→ Work required
The lines to repeat run from the one containing "left shoulder: (234, 149, 3)" through the last line of the records below; repeat them exactly and give nothing more.

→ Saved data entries
◇ ◇ ◇ ◇ ◇ ◇ ◇

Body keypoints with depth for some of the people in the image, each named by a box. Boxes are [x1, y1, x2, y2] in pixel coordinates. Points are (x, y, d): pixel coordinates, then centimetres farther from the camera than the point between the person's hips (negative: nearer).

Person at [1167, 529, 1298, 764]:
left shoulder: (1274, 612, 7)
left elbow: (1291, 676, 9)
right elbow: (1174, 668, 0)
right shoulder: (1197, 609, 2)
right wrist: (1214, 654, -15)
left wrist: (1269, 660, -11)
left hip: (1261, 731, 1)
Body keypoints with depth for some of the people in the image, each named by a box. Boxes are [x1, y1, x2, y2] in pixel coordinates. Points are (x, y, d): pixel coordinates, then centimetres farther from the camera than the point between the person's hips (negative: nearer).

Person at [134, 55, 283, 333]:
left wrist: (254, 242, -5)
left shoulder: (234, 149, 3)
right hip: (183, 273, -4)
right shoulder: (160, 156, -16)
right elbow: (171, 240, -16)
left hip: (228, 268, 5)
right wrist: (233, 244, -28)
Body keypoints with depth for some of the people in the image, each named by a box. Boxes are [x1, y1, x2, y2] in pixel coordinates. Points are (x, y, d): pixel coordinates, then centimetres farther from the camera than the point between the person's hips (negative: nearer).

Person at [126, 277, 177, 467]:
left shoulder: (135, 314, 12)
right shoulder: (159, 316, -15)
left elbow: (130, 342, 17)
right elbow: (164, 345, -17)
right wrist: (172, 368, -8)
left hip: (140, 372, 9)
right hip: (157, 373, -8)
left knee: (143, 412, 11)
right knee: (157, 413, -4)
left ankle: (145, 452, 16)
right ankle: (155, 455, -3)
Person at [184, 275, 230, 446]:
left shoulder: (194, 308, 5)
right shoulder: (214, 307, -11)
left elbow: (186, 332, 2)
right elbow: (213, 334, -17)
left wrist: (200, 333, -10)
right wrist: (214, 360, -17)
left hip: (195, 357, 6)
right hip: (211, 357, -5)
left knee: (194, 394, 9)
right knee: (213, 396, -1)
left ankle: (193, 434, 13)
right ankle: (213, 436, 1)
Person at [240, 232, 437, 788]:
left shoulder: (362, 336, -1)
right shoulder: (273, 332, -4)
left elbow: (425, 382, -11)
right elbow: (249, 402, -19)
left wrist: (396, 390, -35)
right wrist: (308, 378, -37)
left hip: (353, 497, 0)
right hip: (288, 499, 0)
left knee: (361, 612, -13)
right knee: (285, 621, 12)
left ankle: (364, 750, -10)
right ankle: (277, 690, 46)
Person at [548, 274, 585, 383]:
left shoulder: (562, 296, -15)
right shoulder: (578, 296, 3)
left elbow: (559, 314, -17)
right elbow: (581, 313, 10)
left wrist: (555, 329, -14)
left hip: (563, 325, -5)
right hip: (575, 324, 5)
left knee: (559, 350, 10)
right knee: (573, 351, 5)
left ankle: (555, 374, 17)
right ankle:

◇ ◇ ◇ ◇ ◇ ◇ ◇

→ Answer section
left shoulder: (234, 149, 3)
right hip: (183, 273, -4)
right shoulder: (160, 156, -16)
right elbow: (171, 240, -16)
left hip: (228, 268, 5)
right wrist: (233, 244, -28)
Body keypoints with depth for some of the people in the image, each named by a box. Boxes are [x1, y1, x2, y2] in pixel coordinates. Points are (x, y, d): pixel coordinates, then centimetres farther from the camera than the point between the person's hips (negative: nearer).

Person at [126, 277, 177, 467]:
left shoulder: (135, 314, 12)
right shoulder: (159, 316, -15)
left elbow: (130, 342, 17)
right elbow: (164, 345, -17)
right wrist: (172, 368, -8)
left hip: (140, 372, 9)
right hip: (157, 373, -8)
left knee: (143, 412, 11)
right knee: (157, 413, -4)
left ankle: (145, 452, 16)
right ankle: (155, 455, -3)
Person at [184, 275, 230, 446]:
left shoulder: (194, 308, 5)
right shoulder: (214, 307, -11)
left elbow: (186, 332, 2)
right elbow: (213, 334, -17)
left wrist: (200, 333, -10)
right wrist: (214, 360, -17)
left hip: (195, 357, 6)
right hip: (211, 357, -5)
left knee: (194, 394, 9)
right knee: (213, 396, -1)
left ankle: (193, 434, 13)
right ankle: (213, 436, 1)
Person at [240, 232, 437, 788]:
left shoulder: (362, 336, -1)
right shoulder: (273, 332, -4)
left elbow: (425, 382, -11)
right elbow: (249, 402, -19)
left wrist: (396, 390, -35)
right wrist: (308, 378, -37)
left hip: (353, 497, 0)
right hip: (288, 499, 0)
left knee: (361, 612, -13)
right knee: (285, 621, 12)
left ankle: (364, 750, -10)
right ankle: (277, 690, 46)
Person at [548, 274, 585, 383]:
left shoulder: (562, 296, -15)
right shoulder: (578, 296, 3)
left elbow: (559, 314, -17)
right elbow: (581, 313, 10)
left wrist: (555, 329, -14)
left hip: (563, 325, -5)
right hip: (575, 324, 5)
left knee: (559, 350, 10)
right knee: (573, 351, 5)
left ankle: (555, 374, 17)
right ankle:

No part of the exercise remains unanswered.